TUZAKÇI DIŞ GÜÇLER..
Maliye Bakanı, gerekli gördüğü dönemlerde, para politikalarımızın gidişatı üzerinde açıklamalarda bulunmaktadır. Genelde, ayrıntılara dayalı bilgilendirmelerle, piyasalardaki ürkekliği dağıtmaya çalışmaktadır. Öteden beri ekonomimizdeki dalgalanmalar hep dış kaynaklı olmaktadır.
Öncelikli yazılarımda “Bir lokma, bir hırka” sözünün, halk deyişleriyle bağlantılarını açıklarken gerçekçi sonuçlarını gözler önüne sermek isterim. Maliye Bakanının son açıklamalarında, ekonomiye verilecek yeni ayar noktalarının derinliklerini düşüncelerimle yakınlaştırdım. Bakın, ne esintiler doğdu:
Türkiye kaynaklarını ele geçirmek için yabancılar tarafından kurulmuş tezgahlar vardır. Bu tezgahlarda hem siyaset, hem de ekonomi ısıtılır.
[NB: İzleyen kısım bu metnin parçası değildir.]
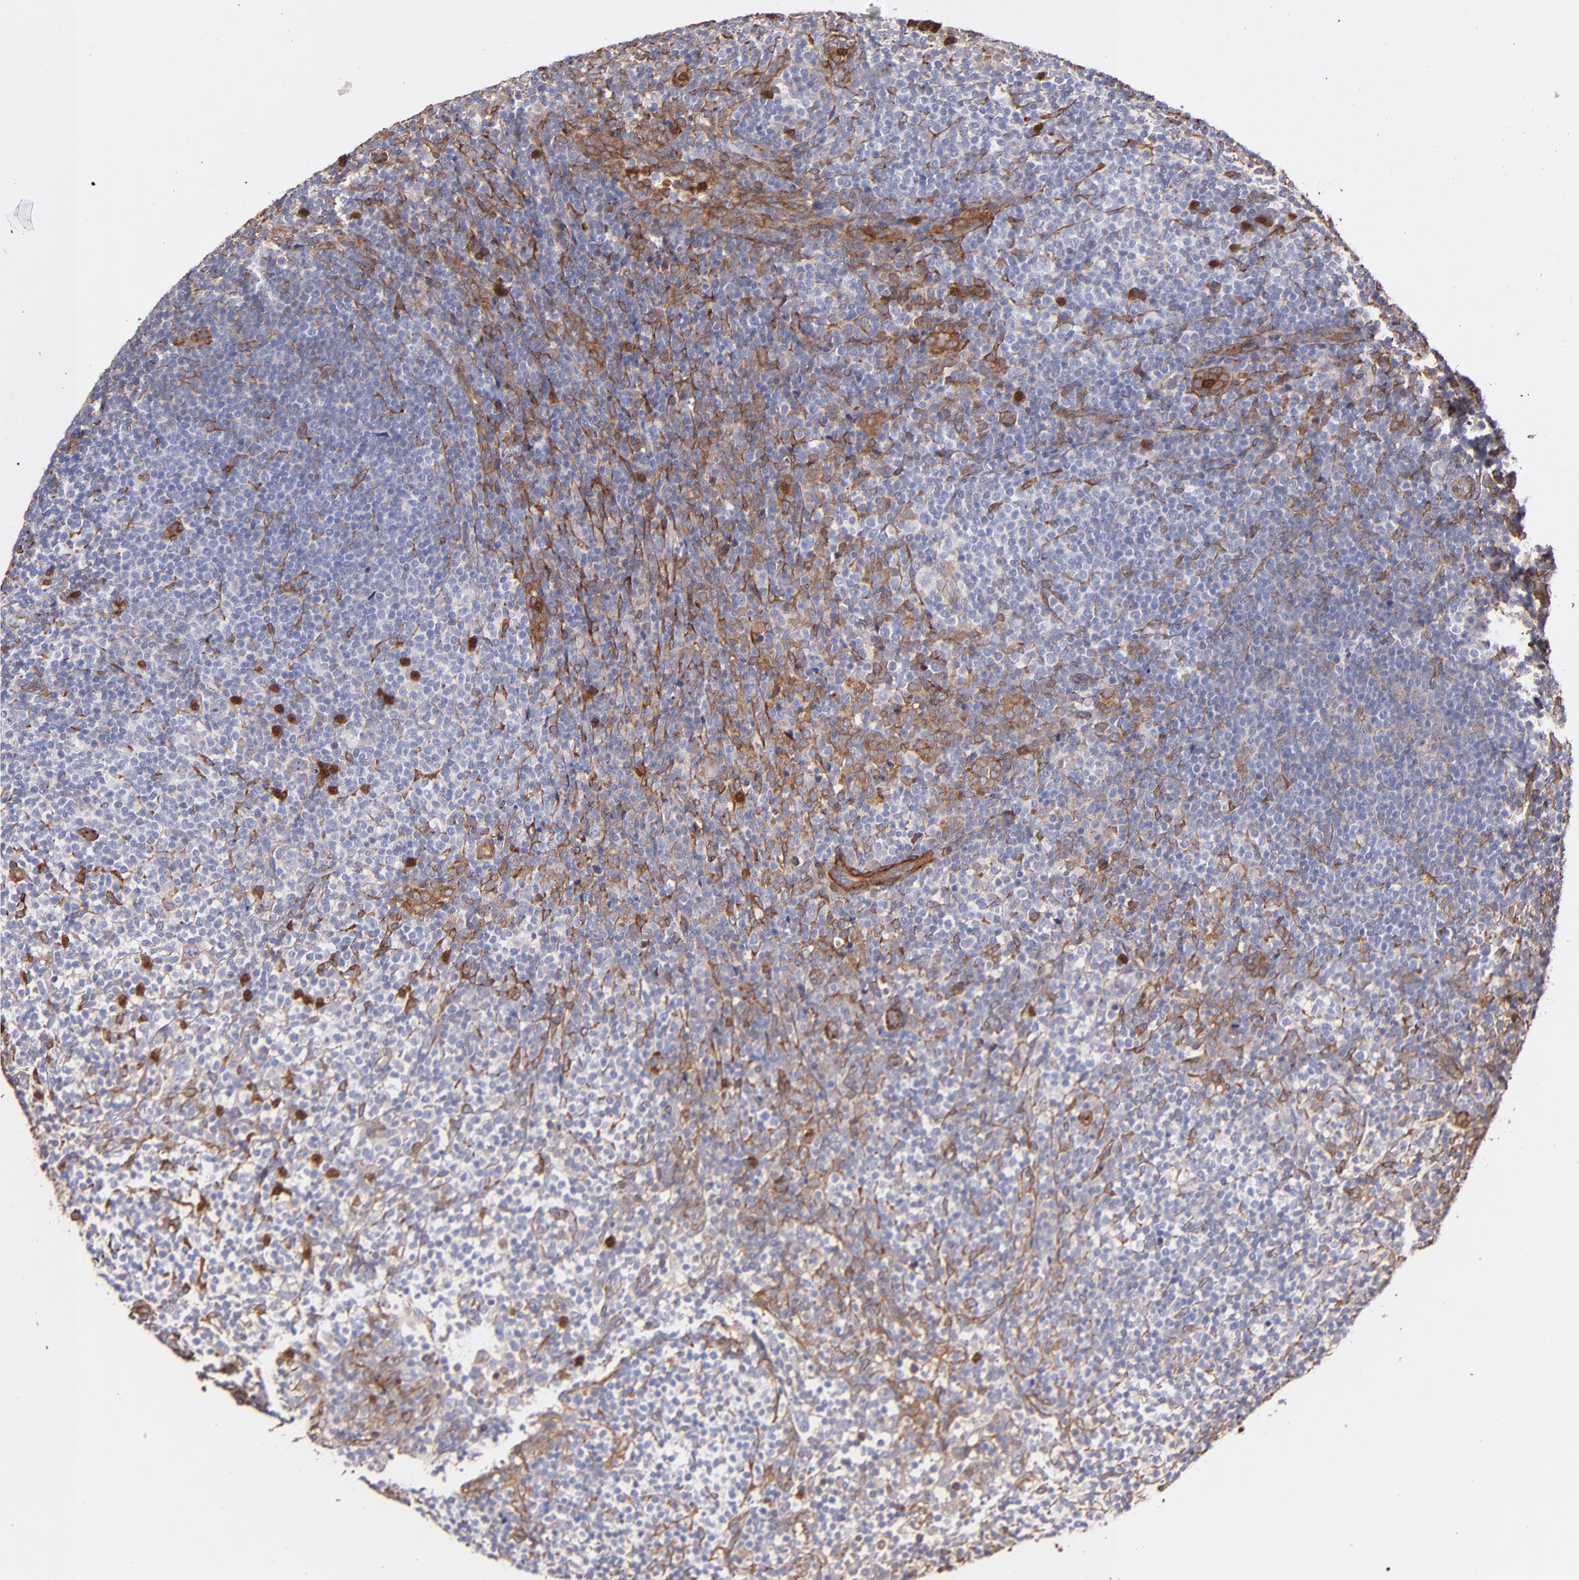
{"staining": {"intensity": "weak", "quantity": "<25%", "location": "cytoplasmic/membranous"}, "tissue": "lymphoma", "cell_type": "Tumor cells", "image_type": "cancer", "snomed": [{"axis": "morphology", "description": "Malignant lymphoma, non-Hodgkin's type, Low grade"}, {"axis": "topography", "description": "Lymph node"}], "caption": "IHC photomicrograph of malignant lymphoma, non-Hodgkin's type (low-grade) stained for a protein (brown), which shows no positivity in tumor cells.", "gene": "VCL", "patient": {"sex": "female", "age": 76}}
Türkiye’yi hazır yiyen bir ülke durumuna düşürmek ilk şarttır. Bunun yolları ve yöntemleri bellidir. Bütün iş çevreleri ve politikacılar dolar fiyatını incelerler. Türkiye borsa zengini olan bir mirasçılık sistemi içine çekilir. Bu yolla ucuz döviz alanlara, bankerlere, zengin işadamlarına, ithalatçılara kolaylık sağlanır. Böylece, bu konumda olan bir ülke; ihracat yaparak dolar kazanmak zahmetine katlanmaz. Bu konuda ekonomistlerimiz, para politikalarının acı sonuçlarını analizcilerden uyarılarını sık sık gündeme taşımaktadır. Türk parası sağlam olarak kurulmadıkça, bir çok sıkıntılı olayın ortaya çıkacağı muhakkaktır.
Ancak bilinmelidir ki, kalkınma sürecinde olan her ülkede buna benzer çeşitli olumsuzluklar görülmektedir. Örneğin, 1966 yılında da İngiltere’de sterlinin düşme tehlikesi yaşanmıştır. Hükümet, halkını fedakârlığa davet etmiştir. Ödemeler dengesinde endişeler yaşanınca, bütçe harcamaları azaltılmıştır. Yani yükün kaldırılması İngiliz halkına düşmüştür.
Şimdi bilgilerimizi tazeleyelim: bir ülkenin ihracatı arttıkça ülkenin refah seviyesi yükselir. Halkımız, ödenecek borçlar ve faizleri için kemer sıkma hamlesine alıştırılmaktadır. Yutulacak lokmanın hesapları yapılmaktadır. Ekonomik ve sosyal işbirliğinin en önemli basamağı tasarruf mantığıdır. Ekonomimizin dünü ve bugününü hatırlayanlar, halkımızın her sıkıntılı dönemde ki, tasarruf önlemlerine karşı direncini hesap edebilirler. Vatandaş, kendisinden fedakârlık istendiğinde, Türkiye’nin varlığına şu inançla sahip çıkmaktadır:
“Bir lokma, bir hırka yeter!.”
Kriz ekonomilerinde yaşanan bunalımlı günlerin içinden geçenlere sorarsanız, “Koskoca bir milletiz. Korkulacak bir şey yok” derler.
Türk milleti çalışmakla, üretmekle, dışarıya satmakla kalkınır.
Borçla gelen refahın sonunu enflasyon ve faizler kemirir.
Dünyanın her yerinde vatandaşın güvencesi devlettir.
O halde yapılacak ilk iş; siyasi çekişmeleri bir kenara bırakarak, “Devleti devlet olmak” kalıbına sokmaktır.
Türk ekonomisinin “yere çakılmış” durumda olmadığını öne süren uzmanlara göre, Türkiye ile olan ticari ilişkilerinden kârlı çıkan pek çok ülke bulunmaktadır. Demek ki dış ticaretteki avantajlar henüz kaybedilmiş değildir. Fırsatçı sermaye elini taşın altına koymaktan kaçınırsa kendisi kaybeder. Tuzakçı dış güçler, Türk halkında olan gelişme cevherine zehirli bir sıvı katamayacaktır. Böyle bir olayı yaratmaya kalkışanlar zehirli sonuçlarla karşılaşırlar.